A friend and I were privately discussing the challenges of searching scanned paper books by the Greek and Hebrew words they contain. What follows is one of my replies, with personal references deleted, that may apply to other DC readers.
“Yep, I know just the garbled mess you’re talking about.
DevonThink searches the Greek and Hebrew fine for original documents. However, I think you’re talking about how it handles scanned images of paper books containing English, Greek, and/or Hebrew which is the hardest case “out there.” That boils down to OCR engines, none of which can handle Hebrew very well, yet.
The only good news is comparative in that DT uses the best OCR engine (ABBYY FineReader.) Even so, I don’t see the ability to handle niqqud on the Hebrew characters, but neither do any other alternatives.
If you’re starting with a scanned book, using an OCR engine to convert to text, and then exporting the resulting PDF to .docx in order to upload to Logos, I’ve found no workaround other than the publisher doing it for us (and charging more), or the work of someone who knows what they’re doing.
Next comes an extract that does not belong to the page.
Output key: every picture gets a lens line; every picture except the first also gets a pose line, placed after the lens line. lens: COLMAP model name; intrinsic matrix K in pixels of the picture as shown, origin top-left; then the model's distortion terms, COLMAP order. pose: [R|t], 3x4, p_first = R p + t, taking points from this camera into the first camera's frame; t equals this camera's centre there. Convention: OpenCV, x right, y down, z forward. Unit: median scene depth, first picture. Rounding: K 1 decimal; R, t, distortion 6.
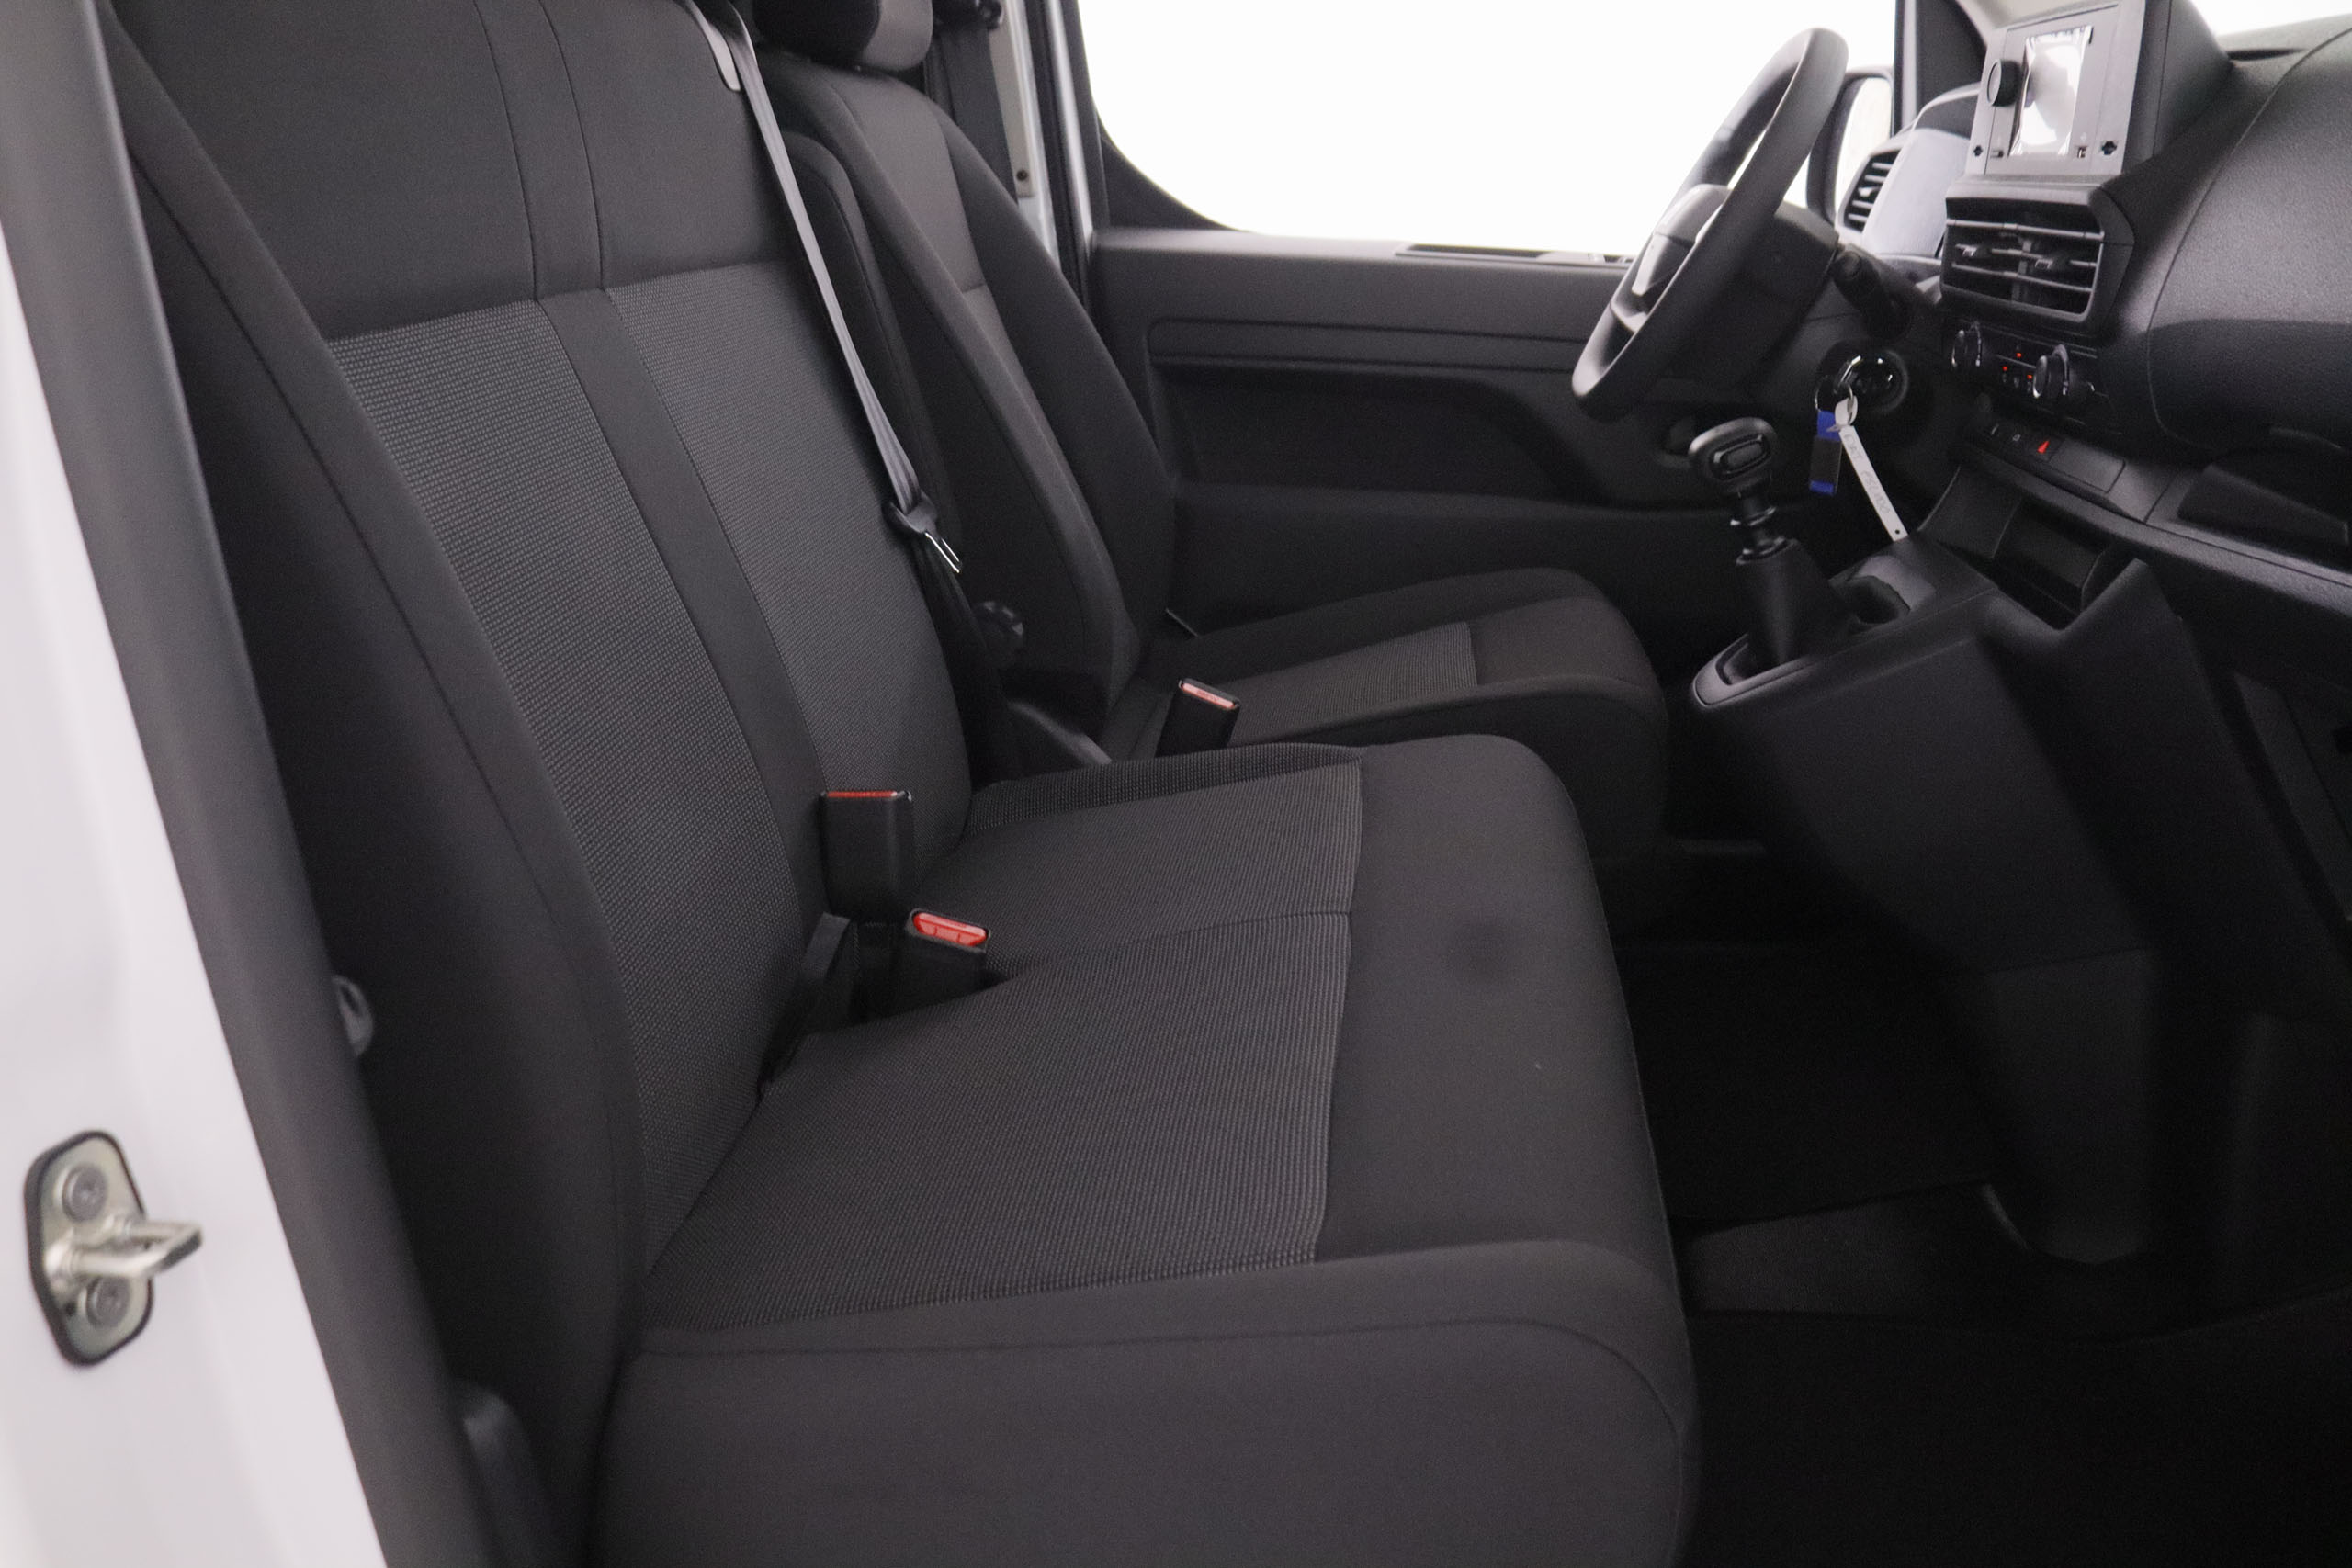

Ideally, the publisher has a digital copy, makes a deal with FaithLife, and FaithLife begins with the digital copy (side-stepping language issues) and starts tagging.
The more I learn, the more I’ve come to respect the amount of formatting work FaithLife has to do. That’s also why I focus on the 5 or 10% of the Divine Council Bibliography that is most urgent for scholarly work.
Having said all that, if you’ve found a few Divine Council resources that tend to be at the heart of your work let’s talk about what it would take to get them formatted, properly, for upload to Logos.
If you’re a MAC user doing research or writing, DevonThink is inevitable. There’s nothing out there that competes. I have DT office pro, and it’s one of those “always running” apps. Spotlight, HoudahSpot, Easyfind, DefailtFolderX, Acrobat, sure. But DevonThink is mandatory, IMO.”